* **Given text**
Start of Block
Class C Misdemeanors

A Class C misdemeanor carries a maximum penalty of a $500 fine, 30 days in jail, or both. Such misdemeanors include violations at state fair parks, public intoxication on transportation, and vagrancy charges.

Unclassified Misdemeanors

In Wisconsin, an unclassified misdemeanor is a type of misdemeanor that does not fall under the classification of Class A, B, or C misdemeanors. It means the penalties for an unclassified misdemeanor can vary widely depending on the offense and its circumstances.

Some examples of unclassified misdemeanors in Wisconsin include traffic violations and failure to appear in court.

How Does Probation Work in Wisconsin?

Probation in Wisconsin is a court-imposed sentence allowing individuals to serve their punishment outside a correctional facility. Instead of going to jail or prison, the offender is placed under the supervision of a probation officer.

The Division of Community Corrections (DCC) within the Wisconsin Department of Corrections (WDOC) oversees probation services in Wisconsin. The division works with probation officers to ensure public safety and to provide rehabilitation for the offender.

The probation officer's role is to enforce the terms of the probation agreement, supervise the offender's behavior, and provide guidance and support to help the offender complete their sentence.

A critical aspect of probation in Wisconsin is using risk assessments to determine the appropriate level of supervision and support needed for each probationer. These assessments consider factors such as the nature of the offense, the offender's Wisconsin Criminal Records, and their risk of reoffending.

Based on the assessment results, the probation officer can determine the appropriate level of supervision and support needed to ensure public safety and the offender's successful rehabilitation.

Probation Terms and Conditions in Wisconsin

The terms and conditions of probation are in a written agreement between the probationer and the court. Violations of these terms could result in the revocation of probation and imprisonment.

The conditions of probation in Wisconsin may vary widely depending on the nature of the crime and the offender's circumstances. Some common conditions include regular meetings with the probation officer, drug and alcohol testing, community service, not committing any new crimes, and refraining from drug or alcohol use.
End of Block
* **Record set**
Start of Block
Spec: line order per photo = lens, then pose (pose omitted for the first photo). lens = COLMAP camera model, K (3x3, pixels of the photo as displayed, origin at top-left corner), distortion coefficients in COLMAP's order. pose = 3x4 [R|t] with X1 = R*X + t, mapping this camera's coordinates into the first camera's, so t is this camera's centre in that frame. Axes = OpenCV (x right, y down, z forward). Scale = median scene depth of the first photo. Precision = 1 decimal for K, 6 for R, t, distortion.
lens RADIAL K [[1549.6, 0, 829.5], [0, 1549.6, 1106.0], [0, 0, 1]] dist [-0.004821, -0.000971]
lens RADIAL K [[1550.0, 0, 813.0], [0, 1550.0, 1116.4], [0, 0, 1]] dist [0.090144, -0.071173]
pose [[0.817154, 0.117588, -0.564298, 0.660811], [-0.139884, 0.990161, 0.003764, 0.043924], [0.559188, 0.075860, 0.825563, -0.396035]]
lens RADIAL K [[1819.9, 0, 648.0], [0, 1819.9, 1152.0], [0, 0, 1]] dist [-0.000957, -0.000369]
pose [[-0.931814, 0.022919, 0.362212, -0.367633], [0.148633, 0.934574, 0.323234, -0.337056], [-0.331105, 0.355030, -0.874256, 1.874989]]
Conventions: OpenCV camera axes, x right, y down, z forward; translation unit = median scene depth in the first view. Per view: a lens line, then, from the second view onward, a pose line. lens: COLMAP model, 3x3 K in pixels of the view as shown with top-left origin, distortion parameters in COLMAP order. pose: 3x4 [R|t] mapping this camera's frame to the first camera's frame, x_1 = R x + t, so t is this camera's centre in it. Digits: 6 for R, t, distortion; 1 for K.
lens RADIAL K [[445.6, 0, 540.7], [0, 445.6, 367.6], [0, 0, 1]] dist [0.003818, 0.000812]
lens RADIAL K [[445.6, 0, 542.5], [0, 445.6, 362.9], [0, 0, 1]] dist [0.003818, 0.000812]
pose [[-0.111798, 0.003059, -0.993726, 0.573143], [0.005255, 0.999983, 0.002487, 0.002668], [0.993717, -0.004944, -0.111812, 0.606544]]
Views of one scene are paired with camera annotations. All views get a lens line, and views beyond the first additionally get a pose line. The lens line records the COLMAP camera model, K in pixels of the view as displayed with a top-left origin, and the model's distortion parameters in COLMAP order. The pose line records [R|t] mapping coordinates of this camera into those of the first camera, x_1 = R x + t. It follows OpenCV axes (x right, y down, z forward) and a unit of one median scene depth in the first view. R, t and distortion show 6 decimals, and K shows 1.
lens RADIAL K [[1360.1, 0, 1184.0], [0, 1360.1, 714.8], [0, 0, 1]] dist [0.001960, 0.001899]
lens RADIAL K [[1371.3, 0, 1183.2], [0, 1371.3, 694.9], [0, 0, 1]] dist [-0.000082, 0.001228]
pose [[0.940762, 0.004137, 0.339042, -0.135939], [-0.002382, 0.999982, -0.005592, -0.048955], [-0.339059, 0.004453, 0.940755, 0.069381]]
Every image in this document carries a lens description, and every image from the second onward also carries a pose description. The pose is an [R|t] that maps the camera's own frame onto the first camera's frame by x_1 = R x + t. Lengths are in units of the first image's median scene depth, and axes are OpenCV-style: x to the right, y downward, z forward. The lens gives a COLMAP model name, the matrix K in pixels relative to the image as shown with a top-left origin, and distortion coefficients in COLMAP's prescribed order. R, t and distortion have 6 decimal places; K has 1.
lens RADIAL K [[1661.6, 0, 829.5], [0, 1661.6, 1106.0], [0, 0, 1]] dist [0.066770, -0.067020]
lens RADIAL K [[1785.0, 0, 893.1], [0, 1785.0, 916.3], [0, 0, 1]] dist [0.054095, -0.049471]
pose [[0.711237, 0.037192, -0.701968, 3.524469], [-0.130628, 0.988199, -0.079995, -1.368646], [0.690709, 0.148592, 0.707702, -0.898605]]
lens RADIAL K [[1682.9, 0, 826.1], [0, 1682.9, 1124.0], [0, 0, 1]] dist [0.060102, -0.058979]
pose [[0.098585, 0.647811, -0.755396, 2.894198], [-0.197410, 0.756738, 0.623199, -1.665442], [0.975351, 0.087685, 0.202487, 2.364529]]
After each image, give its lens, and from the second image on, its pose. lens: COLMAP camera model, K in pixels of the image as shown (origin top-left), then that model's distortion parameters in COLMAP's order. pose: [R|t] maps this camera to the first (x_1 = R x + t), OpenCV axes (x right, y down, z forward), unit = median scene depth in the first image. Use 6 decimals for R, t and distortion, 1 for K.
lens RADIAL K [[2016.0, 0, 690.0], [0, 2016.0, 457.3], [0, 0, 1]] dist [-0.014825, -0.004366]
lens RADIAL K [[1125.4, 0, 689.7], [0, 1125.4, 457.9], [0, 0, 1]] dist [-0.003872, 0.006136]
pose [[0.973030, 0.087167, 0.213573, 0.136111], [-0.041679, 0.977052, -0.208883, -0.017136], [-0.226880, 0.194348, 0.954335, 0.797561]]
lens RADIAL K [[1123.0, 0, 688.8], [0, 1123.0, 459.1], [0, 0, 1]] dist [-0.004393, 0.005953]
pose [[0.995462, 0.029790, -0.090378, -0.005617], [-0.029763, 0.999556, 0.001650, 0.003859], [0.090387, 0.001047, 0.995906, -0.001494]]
End of Block
* **Activity list**
A - Answer these questions using the text on Wisconsin misdemeanors and probation:
(i) What is the maximum fine for a Class C misdemeanor?
(ii) Which division oversees probation services in Wisconsin?
(iii) What two examples of unclassified misdemeanors are given?
B - Transcribe the passage of the text on Wisconsin misdemeanors and probation starting with "Probation in Wisconsin is a" and going on through "a probation officer.".
C - Extend the text on Wisconsin misdemeanors and probation, picking up right after its final sentence.

* **Answers to the problems**
A -
(i) $500
(ii) The Division of Community Corrections (DCC), within the Wisconsin Department of Corrections (WDOC)
(iii) Traffic violations and failure to appear in court

B -
Probation in Wisconsin is a court-imposed sentence allowing individuals to serve their punishment outside a correctional facility. Instead of going to jail or prison, the offender is placed under the supervision of a probation officer.

C -
In addition to the standard conditions, the court may require probationers to comply with special requirements tailored to their situation. For example, a probationer convicted of drunk driving may be required to attend alcohol education classes or participate in a treatment program. A probationer convicted of theft may be required to complete a restitution payment plan.

Early discharge from probation is a possibility for eligible offenders in Wisconsin. To be considered for early discharge, the offender must meet specific criteria set forth by the state.

These criteria include serving at least 50% of the probation term and being under minimum or administrative supervision for a reasonable period. The offender must also complete all financial commitments to victims, the court, and the department and any probation requirements specified by the sentencing court.

However, not all offenders are eligible for early discharge from probation in Wisconsin. Offenders required to register under Wisconsin Statutes section 301.45 do not qualify for this possibility.

It is worth noting that while early discharge from probation can be a positive outcome for eligible offenders, it is not a guarantee and is still at the discretion of the court and probation department.

How Does Parole Work in Wisconsin?

Parole is considered a supervised release granted to offenders who have served a portion of their prison sentence. It helps offenders reintegrate into society while still being overseen by the WDOC. The Wisconsin Parole Commission (WPC) is responsible for deciding whether an offender should be granted parole and establishing the conditions of their release.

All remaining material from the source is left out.